Monday, May 13, 2019

Ready to be done...

I am so ready to be done with school. I have two more school years left if I can make it through these classes and I will be done. I did bad this Spring semester. 2 out of the 3 classes I took I have to retake. I hate having to retake classes I feel like it puts me behind in graduating. One of the teachers sucks at teaching. When we would have midterm and finals, she would post a review video, but half of the stuff that she reviewed in the video was not even on the tests so I feel like I studied the wrong things and couldn't complete most of the test because I didn't know the answers. How can someone take a test when they do not know what is going to be on the test and don't know exactly what needs to be studied? So now one of the classes I am retaking this Summer and the other one I have to retake next Summer. I am doing two retake classes this Summer and I pray I can make it through both of them so I don't have to worry about them anymore and I can move on to the next set of classes I need to take. The thing I hate about Summer classes are that they are only six weeks long so everything is crammed into six weeks. This first week wasn't bad but I had two chapters in a book I needed to read and did not make it through. I believe the hardest part is the readings.

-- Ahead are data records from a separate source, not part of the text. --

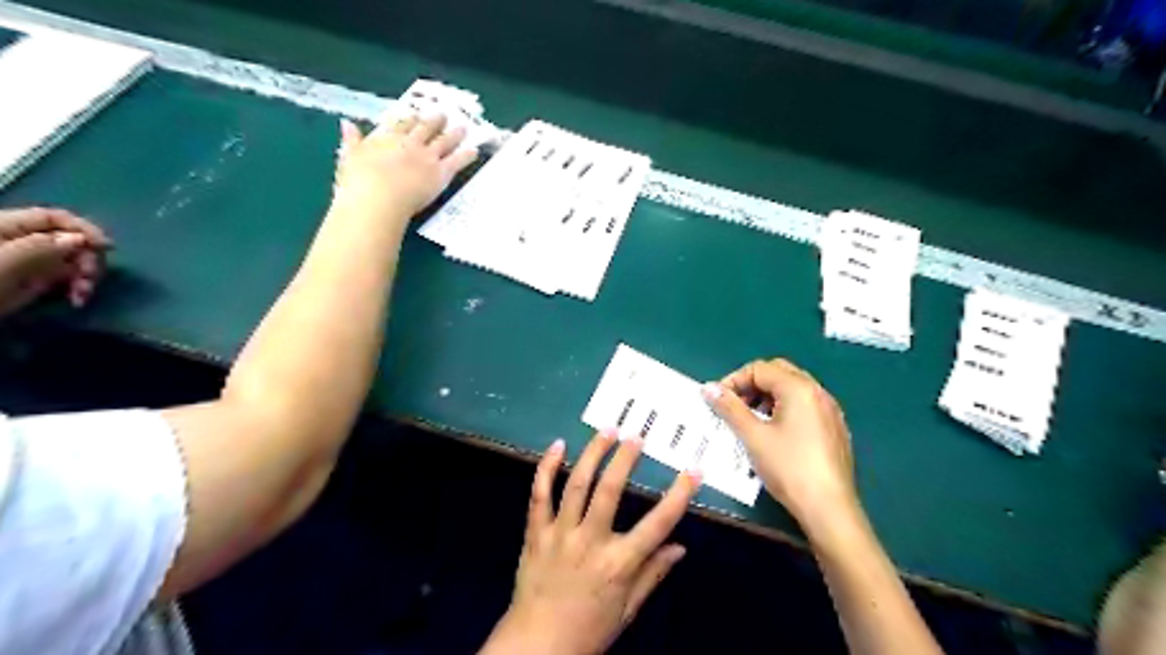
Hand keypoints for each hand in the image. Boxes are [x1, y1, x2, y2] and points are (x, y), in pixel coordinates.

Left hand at [1, 204, 109, 315]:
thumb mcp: (1, 263)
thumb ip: (39, 247)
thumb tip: (80, 239)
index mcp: (3, 226)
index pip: (52, 217)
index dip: (82, 228)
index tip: (107, 247)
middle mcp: (19, 240)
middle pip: (68, 238)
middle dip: (86, 257)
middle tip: (90, 278)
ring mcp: (28, 261)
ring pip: (74, 259)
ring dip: (87, 275)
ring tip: (83, 294)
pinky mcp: (35, 281)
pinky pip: (68, 277)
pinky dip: (79, 287)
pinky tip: (77, 299)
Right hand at [333, 116, 478, 218]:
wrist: (379, 198)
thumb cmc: (359, 182)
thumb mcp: (349, 156)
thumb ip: (351, 140)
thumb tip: (346, 124)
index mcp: (387, 137)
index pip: (400, 122)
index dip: (410, 118)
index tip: (415, 113)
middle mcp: (410, 142)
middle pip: (425, 127)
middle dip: (435, 120)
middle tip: (443, 114)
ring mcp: (428, 156)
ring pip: (444, 140)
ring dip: (455, 133)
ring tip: (463, 128)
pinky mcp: (441, 172)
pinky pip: (457, 161)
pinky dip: (466, 155)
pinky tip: (474, 151)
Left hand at [484, 430, 699, 654]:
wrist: (537, 646)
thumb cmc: (588, 630)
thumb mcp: (628, 609)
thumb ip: (653, 574)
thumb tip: (681, 547)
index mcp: (618, 564)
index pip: (656, 524)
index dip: (678, 495)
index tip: (693, 471)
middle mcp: (590, 542)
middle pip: (608, 491)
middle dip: (624, 459)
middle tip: (636, 436)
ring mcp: (559, 534)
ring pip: (576, 485)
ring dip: (592, 454)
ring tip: (606, 431)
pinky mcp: (536, 532)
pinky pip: (539, 494)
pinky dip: (546, 468)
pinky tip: (556, 446)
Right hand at [695, 358, 859, 532]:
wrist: (829, 508)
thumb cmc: (788, 468)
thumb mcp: (753, 436)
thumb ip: (729, 408)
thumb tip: (708, 388)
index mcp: (799, 388)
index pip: (759, 369)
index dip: (734, 380)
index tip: (718, 401)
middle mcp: (818, 392)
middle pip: (778, 372)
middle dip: (752, 385)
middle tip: (734, 406)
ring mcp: (830, 410)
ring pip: (793, 389)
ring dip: (768, 396)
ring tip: (751, 420)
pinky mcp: (834, 428)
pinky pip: (805, 405)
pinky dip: (785, 408)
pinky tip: (775, 433)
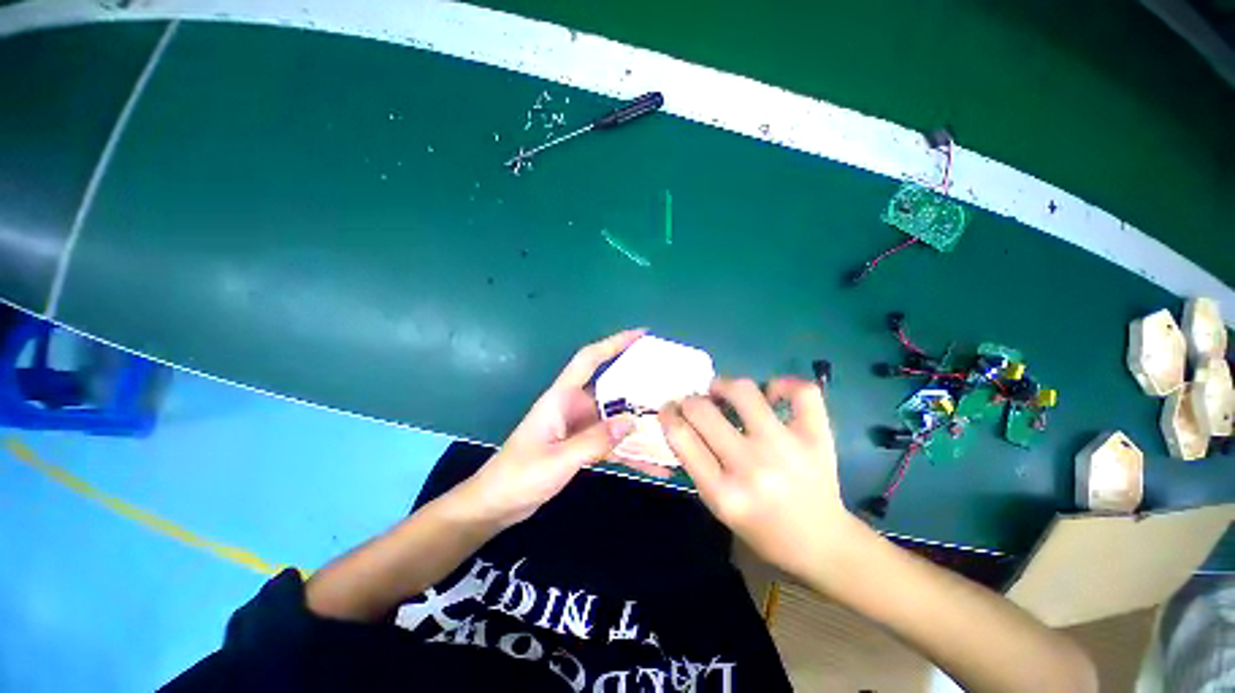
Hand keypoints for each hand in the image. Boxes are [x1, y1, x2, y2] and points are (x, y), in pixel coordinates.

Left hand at [456, 330, 662, 526]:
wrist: (497, 505)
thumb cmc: (519, 476)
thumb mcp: (558, 459)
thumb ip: (594, 440)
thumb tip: (631, 421)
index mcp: (562, 397)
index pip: (589, 359)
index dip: (613, 343)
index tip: (641, 335)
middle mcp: (574, 407)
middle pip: (611, 388)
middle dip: (639, 386)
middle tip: (671, 385)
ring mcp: (580, 427)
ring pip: (616, 417)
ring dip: (640, 423)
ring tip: (672, 424)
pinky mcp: (583, 446)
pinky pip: (612, 443)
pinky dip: (631, 452)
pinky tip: (655, 466)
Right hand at [660, 377, 869, 582]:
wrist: (822, 544)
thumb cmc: (761, 528)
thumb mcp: (718, 506)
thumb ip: (697, 464)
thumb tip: (682, 419)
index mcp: (723, 493)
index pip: (681, 437)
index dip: (668, 414)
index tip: (669, 408)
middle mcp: (752, 466)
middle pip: (702, 410)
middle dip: (690, 401)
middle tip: (695, 404)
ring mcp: (787, 447)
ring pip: (743, 391)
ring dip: (724, 385)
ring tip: (722, 391)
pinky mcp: (816, 437)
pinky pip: (800, 392)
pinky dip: (782, 385)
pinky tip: (771, 395)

I have 5-6 chapters I have to read this week and I have no time to get the readings done. If I wasn't at work all day, I would have the time but I'm out the house all day and don't get home until the evening and after a couple of hours, I am ready to go to sleep because I am up before 5 am. So it is definitely a struggle. The only time I have to read is on the weekends and I'm not sure if I can even get the readings done then because the chapters are so long and my attention span is short but all I can do is try. I just pray I can make it through. I am nervous for the Fall semester because I am taking math and that is one of the hardest things I ever have to do. I have a hard time understanding math and I have a class that I am retaking for the fourth time so I have to get through it this Fall. I definitely do not want to have to take it for a fifth time. I feel like I need to look online and research some study tips to see if it will help me make it through these classes. I just have four more semesters to make it through, not including the Summers, and I will finally be graduating. I can not wait for the day to get here. It has been a long road to get there.

Weight loss goals...

It has been a while since I have posted anything.

I have been on this weight loss kick since last year. My goal is to pretty much get rid of my sagging lower belly that some women seem to get after having kids. I'm sick of looking at it so I want it gone if possible. So far, I have lost about 15-16 pounds since last year or I think I have since I am not sure how accurate my scale is. The plan right now is to lose as much as I can by the beginning of July since we're suppose to be going to the beach. Last week, I finally started getting up early to workout. I use to try to get my workouts in before bed but it has been hard with being out the house all day or having work to do or being sleepy in the evenings, it just makes more sense to get up in the morning and get it done. I was suppose to start doing it in the mornings months ago but it was a struggle getting up early in the morning to do it. I thought to myself last week, if I could get up early in the morning to take tests for school, which is the only time I can do it since the kids are sleep and I don't have to worry about anyone bothering me, then I should be able to get up early to workout. So that's what I started doing. The only thing I am having problems with is the food part. My plan is to just eat fruit and eggs for breakfast. I think I am going to add yogurt and eat a salad for lunch and then fast for the rest of the day. I have no problems eating my fruit, eggs, and salad but sometimes when I get off of work I end up getting something to eat. I'll either eat pizza, get some Chinese food, or some Boston Market, or something else I don't need. So I am going to challenge myself this week to just eat my fruit, eggs, and salad and fast the rest of the day. Hopefully, I can make it through until next Monday, then I plan on weighing myself. But until then, I am staying off the scale which I haven't been on in weeks because every time I would weigh myself I was always the same weight but I guess that isn't a bad thing I would rather be the same weight then to gain. We'll see how this week goes. I always tell myself, one day at a time, one pound at a time.